• [Required action]: Could you return every line of the material that contains the word "related"?

(Beginning of Source data)

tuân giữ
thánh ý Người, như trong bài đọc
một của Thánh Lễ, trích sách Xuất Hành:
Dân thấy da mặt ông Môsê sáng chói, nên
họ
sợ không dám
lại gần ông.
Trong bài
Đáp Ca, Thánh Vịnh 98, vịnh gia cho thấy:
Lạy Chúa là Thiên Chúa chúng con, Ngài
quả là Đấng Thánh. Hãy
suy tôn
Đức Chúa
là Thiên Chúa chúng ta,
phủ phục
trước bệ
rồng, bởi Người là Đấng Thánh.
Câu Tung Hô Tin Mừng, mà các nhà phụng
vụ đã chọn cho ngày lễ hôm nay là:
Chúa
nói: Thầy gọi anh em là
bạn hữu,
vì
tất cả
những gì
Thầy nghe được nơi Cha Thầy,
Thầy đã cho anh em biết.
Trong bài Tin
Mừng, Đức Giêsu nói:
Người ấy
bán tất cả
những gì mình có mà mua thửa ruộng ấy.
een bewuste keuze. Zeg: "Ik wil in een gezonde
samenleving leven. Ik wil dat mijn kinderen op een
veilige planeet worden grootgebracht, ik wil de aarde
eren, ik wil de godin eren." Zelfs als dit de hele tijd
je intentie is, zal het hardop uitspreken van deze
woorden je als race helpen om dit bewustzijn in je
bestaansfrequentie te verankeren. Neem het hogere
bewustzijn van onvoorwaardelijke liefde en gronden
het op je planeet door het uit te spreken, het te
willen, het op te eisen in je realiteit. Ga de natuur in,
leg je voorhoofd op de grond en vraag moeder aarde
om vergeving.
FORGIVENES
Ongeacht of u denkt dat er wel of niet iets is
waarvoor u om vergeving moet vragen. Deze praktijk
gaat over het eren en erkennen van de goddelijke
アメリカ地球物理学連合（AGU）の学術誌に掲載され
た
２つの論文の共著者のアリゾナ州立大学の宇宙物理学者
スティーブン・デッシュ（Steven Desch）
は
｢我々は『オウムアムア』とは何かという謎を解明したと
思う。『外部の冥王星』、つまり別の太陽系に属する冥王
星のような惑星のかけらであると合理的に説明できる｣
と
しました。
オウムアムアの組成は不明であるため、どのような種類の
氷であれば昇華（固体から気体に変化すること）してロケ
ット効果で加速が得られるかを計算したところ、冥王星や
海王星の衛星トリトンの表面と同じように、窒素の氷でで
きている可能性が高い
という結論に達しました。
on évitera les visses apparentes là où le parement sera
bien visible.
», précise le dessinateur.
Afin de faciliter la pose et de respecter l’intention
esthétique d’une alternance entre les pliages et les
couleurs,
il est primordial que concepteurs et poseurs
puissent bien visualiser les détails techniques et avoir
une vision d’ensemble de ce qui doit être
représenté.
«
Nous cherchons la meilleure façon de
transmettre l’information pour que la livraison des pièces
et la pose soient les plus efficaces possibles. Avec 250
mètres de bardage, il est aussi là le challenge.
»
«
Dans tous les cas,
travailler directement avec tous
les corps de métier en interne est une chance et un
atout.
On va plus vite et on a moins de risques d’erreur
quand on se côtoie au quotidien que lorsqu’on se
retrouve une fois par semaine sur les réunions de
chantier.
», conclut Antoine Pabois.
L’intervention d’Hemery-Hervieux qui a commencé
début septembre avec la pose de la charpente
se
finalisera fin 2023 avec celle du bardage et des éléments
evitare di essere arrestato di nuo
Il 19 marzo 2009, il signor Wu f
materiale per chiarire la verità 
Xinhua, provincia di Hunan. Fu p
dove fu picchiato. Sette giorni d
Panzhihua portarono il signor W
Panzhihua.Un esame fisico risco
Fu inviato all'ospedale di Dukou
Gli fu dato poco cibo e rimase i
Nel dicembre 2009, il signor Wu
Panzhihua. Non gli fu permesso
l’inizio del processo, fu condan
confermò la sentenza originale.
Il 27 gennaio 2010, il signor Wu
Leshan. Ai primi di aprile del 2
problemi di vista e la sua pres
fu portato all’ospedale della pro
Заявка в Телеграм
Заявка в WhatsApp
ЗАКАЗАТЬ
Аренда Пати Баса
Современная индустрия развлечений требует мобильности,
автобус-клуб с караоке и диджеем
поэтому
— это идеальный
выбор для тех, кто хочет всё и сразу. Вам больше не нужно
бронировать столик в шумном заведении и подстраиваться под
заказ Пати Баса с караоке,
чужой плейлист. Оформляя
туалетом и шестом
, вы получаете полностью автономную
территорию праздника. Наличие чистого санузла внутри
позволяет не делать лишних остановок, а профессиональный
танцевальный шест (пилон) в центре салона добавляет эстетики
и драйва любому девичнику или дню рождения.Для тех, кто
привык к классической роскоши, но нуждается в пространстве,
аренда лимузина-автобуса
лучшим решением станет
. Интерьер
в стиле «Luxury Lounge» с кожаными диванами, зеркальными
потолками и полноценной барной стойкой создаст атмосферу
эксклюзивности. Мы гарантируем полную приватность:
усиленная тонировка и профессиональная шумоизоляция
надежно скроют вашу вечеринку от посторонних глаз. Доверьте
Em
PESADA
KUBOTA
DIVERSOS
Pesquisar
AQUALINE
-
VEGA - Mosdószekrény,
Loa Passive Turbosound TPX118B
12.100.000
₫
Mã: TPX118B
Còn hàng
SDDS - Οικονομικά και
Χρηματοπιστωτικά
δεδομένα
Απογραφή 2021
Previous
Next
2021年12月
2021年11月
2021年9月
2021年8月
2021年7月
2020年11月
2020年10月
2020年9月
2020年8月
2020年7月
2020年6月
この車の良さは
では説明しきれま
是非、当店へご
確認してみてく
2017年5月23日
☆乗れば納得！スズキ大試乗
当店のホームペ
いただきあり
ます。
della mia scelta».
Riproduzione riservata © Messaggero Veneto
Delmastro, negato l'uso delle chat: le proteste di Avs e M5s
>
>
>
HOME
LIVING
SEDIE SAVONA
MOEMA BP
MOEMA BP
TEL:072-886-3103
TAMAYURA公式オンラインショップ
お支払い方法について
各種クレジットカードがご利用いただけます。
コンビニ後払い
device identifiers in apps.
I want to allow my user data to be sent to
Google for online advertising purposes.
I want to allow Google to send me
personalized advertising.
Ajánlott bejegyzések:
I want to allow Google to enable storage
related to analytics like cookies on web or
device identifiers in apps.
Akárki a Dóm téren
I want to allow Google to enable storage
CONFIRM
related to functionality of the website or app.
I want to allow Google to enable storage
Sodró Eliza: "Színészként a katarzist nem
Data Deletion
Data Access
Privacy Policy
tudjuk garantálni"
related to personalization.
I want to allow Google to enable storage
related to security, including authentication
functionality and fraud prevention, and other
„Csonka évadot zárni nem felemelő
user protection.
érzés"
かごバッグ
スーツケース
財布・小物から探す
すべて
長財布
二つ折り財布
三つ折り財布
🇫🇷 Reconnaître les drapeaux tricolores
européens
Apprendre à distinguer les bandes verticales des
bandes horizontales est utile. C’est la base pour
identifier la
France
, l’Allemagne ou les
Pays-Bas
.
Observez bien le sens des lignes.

(End of Source data)

• [Problem solution]:
related to analytics like cookies on web or
related to functionality of the website or app.
related to personalization.
related to security, including authentication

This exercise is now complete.